__Exercise tasks__
1 - According to the article on the novel Moscow 2042, which organizations are combined in the "Communist Party of State Security"?
2 - Pick up the article on the novel Moscow 2042 after its final sentence and extend it.

__Excerpt provided__
▬▬▬▬▬▬

Moscow 2042
- 1st English edition (1987)
- Author: Vladimir Voinovich
- Original title: Москва 2042
- Language: Russian
- Genre: Political, dystopian, satirical
- Publisher: Harcourt Brace Jovanovich (English 1st ed.)
- Publication date: 1986
- Publication place: Soviet Union
- Published in English: 1987
- Media type: Print (Hardcover, Paperback)
- Pages: 424
- ISBN: 0-15-162444-5
- OCLC: 14932938
- Dewey Decimal: 891.73/44 19
- LC Class: PG3489.4.I53 M6513 1987

= Moscow 2042 =

Book by Vladimir Vojnovitsj

Moscow 2042 (Москва́ 2042, Moskva 2042) is a 1986 satirical novel (translated into English from Russian in 1987) by Vladimir Voinovich. In this book, the alter ego of the author travels to the future, where he sees how communism has been successfully built in the single city of Moscow. It soon becomes clear that the political system in the country is not a utopia and that Russia is ruled by the "Communist Party of State Security" which combines the KGB, the Communist Party, and the Russian Orthodox Church.

▬▬▬▬▬▬

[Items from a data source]
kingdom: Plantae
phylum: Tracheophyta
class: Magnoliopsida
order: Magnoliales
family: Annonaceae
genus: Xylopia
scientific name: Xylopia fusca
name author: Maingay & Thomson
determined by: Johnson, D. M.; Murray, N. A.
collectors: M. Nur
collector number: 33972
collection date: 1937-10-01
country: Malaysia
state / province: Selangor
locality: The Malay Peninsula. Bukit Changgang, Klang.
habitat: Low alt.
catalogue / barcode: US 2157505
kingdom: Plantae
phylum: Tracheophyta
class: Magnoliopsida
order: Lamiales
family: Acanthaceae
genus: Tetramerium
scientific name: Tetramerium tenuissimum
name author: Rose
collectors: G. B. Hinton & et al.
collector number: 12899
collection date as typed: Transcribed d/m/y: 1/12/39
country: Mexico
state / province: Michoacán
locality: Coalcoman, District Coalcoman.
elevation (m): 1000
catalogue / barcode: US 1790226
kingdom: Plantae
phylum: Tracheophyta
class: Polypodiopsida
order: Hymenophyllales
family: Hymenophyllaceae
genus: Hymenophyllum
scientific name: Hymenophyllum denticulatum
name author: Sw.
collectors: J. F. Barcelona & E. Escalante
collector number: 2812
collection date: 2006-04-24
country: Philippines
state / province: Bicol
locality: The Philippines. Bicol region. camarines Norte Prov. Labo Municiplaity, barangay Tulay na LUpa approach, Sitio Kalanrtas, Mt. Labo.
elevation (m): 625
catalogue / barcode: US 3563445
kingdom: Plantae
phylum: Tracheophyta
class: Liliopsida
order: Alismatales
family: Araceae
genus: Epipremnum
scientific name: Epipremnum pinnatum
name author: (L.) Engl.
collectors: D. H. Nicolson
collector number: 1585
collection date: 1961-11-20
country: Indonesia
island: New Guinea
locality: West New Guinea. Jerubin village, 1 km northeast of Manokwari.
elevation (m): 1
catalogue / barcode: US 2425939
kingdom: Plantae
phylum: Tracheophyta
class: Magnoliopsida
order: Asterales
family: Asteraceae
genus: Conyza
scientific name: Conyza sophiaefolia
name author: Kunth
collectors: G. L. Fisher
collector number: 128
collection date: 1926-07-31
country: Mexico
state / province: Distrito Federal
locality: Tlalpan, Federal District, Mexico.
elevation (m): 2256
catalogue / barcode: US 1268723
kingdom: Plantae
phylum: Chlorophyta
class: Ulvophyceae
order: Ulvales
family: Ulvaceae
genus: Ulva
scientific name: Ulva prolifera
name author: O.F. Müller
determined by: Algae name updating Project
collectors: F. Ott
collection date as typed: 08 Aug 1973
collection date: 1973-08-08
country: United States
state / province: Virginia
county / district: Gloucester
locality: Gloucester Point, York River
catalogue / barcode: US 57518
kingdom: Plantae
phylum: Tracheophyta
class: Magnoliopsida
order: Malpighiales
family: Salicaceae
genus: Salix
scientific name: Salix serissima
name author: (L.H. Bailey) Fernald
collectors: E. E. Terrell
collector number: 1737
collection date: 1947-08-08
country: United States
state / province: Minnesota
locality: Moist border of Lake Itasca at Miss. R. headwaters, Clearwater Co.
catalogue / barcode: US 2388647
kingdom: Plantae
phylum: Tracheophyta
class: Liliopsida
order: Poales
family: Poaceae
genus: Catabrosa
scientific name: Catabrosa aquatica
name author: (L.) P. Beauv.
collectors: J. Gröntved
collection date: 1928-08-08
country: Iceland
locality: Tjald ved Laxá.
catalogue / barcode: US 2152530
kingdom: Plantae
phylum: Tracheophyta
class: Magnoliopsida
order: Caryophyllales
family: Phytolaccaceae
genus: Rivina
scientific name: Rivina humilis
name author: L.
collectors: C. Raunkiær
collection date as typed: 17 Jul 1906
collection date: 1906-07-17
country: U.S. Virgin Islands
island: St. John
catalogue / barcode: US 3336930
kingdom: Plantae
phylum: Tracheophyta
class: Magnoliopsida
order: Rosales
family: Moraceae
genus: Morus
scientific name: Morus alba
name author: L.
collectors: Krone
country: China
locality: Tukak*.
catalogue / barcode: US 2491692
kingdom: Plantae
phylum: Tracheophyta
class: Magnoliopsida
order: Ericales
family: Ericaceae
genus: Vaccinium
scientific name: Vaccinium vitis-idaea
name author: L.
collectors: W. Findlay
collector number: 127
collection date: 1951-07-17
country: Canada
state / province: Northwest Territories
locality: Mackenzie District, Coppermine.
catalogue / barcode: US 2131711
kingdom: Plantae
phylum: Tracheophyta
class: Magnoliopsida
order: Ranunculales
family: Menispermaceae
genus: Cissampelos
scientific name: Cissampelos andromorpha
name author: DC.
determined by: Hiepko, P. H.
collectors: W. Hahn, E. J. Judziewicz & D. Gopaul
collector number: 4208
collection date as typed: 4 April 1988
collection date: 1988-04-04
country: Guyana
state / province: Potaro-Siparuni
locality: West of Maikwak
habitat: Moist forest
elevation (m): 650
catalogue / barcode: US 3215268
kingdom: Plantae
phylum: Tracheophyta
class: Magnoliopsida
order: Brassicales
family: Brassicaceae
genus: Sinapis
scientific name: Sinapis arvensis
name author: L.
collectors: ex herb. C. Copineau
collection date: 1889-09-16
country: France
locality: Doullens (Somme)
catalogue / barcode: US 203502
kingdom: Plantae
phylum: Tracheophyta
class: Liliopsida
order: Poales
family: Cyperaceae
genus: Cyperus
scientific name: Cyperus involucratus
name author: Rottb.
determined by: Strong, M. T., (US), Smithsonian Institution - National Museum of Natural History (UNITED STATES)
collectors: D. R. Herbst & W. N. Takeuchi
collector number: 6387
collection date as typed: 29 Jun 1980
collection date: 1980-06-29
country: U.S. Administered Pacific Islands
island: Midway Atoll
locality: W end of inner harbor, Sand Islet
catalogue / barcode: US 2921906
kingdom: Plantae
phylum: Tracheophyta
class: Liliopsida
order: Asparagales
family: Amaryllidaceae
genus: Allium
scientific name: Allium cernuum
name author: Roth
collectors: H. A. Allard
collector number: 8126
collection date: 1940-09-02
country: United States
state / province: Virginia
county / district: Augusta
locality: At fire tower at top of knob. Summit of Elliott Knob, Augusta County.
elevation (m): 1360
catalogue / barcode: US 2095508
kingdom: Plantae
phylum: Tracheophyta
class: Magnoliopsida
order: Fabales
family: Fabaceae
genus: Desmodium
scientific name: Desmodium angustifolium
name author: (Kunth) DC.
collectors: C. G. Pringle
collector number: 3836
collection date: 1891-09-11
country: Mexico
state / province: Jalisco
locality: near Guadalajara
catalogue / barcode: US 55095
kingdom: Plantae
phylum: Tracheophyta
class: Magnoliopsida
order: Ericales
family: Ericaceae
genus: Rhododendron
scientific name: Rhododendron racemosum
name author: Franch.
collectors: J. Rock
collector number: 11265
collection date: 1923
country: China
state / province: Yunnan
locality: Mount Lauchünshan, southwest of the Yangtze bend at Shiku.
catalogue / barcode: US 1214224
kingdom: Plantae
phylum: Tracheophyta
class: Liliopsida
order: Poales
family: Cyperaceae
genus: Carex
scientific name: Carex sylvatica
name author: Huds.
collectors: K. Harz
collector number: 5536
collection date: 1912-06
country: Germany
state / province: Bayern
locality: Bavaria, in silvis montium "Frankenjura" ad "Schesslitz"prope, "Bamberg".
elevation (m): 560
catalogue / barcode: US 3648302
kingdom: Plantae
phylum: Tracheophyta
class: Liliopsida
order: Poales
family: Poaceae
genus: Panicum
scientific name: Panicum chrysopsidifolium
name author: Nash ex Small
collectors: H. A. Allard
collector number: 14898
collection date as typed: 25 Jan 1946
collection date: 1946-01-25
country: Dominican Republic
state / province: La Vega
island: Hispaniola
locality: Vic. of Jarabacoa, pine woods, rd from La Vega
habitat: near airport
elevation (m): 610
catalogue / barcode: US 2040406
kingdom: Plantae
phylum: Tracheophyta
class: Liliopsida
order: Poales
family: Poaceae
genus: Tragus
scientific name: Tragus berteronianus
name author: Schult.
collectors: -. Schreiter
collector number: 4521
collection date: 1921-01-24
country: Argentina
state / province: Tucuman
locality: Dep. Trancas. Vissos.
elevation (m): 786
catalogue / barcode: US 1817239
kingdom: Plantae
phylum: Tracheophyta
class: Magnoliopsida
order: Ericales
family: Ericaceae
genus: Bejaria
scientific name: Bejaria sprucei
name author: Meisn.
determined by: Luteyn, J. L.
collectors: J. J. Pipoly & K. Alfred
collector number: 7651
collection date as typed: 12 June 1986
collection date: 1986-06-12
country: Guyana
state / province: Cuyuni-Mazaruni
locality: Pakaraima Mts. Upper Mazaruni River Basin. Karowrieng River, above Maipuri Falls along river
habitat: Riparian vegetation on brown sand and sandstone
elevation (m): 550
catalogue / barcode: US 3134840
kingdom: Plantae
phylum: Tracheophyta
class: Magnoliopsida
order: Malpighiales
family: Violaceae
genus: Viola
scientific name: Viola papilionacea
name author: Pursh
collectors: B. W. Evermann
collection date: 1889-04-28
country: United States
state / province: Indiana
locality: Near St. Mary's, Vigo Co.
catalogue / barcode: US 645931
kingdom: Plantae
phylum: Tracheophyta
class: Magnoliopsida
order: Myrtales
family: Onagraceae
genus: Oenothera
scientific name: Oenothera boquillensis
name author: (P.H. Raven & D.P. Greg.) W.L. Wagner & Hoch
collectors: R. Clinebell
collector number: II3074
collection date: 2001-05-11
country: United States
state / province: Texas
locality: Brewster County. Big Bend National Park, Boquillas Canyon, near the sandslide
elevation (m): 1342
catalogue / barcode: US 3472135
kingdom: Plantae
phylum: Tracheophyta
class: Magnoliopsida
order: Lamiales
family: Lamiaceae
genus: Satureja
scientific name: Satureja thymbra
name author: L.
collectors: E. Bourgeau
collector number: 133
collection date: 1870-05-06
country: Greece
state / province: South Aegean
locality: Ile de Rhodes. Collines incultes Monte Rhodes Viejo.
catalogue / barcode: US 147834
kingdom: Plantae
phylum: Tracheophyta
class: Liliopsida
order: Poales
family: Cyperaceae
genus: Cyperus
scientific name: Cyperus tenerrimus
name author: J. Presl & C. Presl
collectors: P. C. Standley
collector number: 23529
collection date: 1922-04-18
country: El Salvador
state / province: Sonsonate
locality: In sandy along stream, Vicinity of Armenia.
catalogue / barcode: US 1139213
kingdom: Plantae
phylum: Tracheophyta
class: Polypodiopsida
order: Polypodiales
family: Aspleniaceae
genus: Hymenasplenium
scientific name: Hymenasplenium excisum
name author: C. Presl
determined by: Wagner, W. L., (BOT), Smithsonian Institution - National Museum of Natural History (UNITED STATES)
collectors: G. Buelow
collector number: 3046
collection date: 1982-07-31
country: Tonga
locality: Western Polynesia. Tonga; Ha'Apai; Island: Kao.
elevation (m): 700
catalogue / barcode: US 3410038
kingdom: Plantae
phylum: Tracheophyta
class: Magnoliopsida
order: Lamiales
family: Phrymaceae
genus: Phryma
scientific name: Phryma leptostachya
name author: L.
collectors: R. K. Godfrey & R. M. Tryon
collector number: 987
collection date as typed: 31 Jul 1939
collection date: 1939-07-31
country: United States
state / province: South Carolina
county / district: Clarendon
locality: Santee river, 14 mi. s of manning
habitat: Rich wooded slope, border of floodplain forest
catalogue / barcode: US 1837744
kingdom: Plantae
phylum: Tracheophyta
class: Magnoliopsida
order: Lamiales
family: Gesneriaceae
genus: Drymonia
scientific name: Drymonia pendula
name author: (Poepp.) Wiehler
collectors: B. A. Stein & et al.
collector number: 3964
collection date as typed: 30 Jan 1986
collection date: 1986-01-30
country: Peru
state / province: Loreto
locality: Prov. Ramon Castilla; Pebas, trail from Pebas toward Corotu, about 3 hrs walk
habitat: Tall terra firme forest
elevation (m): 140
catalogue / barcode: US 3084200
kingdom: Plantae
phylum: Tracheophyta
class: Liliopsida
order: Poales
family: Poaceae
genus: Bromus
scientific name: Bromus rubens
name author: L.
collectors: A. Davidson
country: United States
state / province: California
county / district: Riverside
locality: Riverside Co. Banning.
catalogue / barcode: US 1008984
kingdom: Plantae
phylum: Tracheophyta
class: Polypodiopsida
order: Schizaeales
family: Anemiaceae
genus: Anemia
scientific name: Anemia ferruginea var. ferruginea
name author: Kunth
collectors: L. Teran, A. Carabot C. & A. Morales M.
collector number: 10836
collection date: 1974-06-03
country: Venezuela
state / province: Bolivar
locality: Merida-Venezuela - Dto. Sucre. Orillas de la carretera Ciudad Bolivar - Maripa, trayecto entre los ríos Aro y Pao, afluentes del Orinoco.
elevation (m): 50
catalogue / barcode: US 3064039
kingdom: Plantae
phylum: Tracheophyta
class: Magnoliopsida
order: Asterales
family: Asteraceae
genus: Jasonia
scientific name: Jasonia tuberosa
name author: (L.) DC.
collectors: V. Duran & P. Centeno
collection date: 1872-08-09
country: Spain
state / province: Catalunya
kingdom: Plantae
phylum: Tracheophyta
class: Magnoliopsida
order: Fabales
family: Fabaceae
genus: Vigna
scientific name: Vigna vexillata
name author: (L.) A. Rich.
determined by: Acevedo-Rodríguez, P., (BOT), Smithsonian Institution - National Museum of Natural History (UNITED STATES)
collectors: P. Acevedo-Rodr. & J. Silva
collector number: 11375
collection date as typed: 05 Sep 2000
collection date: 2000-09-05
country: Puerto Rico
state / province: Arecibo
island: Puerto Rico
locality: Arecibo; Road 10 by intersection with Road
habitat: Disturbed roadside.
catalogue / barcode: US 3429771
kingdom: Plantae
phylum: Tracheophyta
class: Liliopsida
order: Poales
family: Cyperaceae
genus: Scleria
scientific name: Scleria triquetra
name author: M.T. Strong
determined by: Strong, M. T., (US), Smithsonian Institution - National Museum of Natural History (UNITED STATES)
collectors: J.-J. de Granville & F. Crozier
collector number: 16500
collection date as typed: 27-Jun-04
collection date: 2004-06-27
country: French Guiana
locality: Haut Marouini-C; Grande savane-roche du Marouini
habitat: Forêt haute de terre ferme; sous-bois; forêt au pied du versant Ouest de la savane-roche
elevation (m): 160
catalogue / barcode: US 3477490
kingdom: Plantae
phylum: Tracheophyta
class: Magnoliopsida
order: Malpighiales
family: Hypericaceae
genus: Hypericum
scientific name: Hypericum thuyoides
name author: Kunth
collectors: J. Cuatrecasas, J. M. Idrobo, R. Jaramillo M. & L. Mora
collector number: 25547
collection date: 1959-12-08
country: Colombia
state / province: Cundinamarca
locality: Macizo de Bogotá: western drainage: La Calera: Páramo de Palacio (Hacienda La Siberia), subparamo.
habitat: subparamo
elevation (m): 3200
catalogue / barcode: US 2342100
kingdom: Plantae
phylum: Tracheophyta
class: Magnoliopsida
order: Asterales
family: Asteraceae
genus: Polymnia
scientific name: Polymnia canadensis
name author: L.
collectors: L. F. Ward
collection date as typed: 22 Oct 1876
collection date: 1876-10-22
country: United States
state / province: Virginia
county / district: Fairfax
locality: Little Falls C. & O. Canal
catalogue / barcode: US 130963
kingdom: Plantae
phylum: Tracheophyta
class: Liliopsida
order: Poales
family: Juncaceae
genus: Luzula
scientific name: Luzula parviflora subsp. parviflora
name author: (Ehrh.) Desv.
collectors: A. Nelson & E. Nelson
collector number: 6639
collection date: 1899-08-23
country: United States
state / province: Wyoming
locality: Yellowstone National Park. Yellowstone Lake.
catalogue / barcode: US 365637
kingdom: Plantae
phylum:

▬▬▬▬▬▬

__Written answers__
1 - The KGB, the Communist Party, and the Russian Orthodox Church.

2 -
The party is led by former KGB general Bukashev, who had met previously with the main character of the novel in Germany. An extreme slavophile Sim Karnavalov (apparently a parody of Aleksandr Solzhenitsyn) enters Moscow on a white horse as the savior.

Voinovich wrote this book in 1982.

==Plot summary==

The Russian author Kartsev, living in Munich in 1982 (just like Voinovich himself), time travels to the Moscow of 2042. After the "Great August Revolution", the new leader referred to as "Genialissimus" has changed the Soviet Union... up to a certain point. After Vladimir Lenin's dream of the world revolution narrowed down to Joseph Stalin's theory of "Socialism in one country", Genialissimus has decided to start from building "Communism in one city", namely in Moscow.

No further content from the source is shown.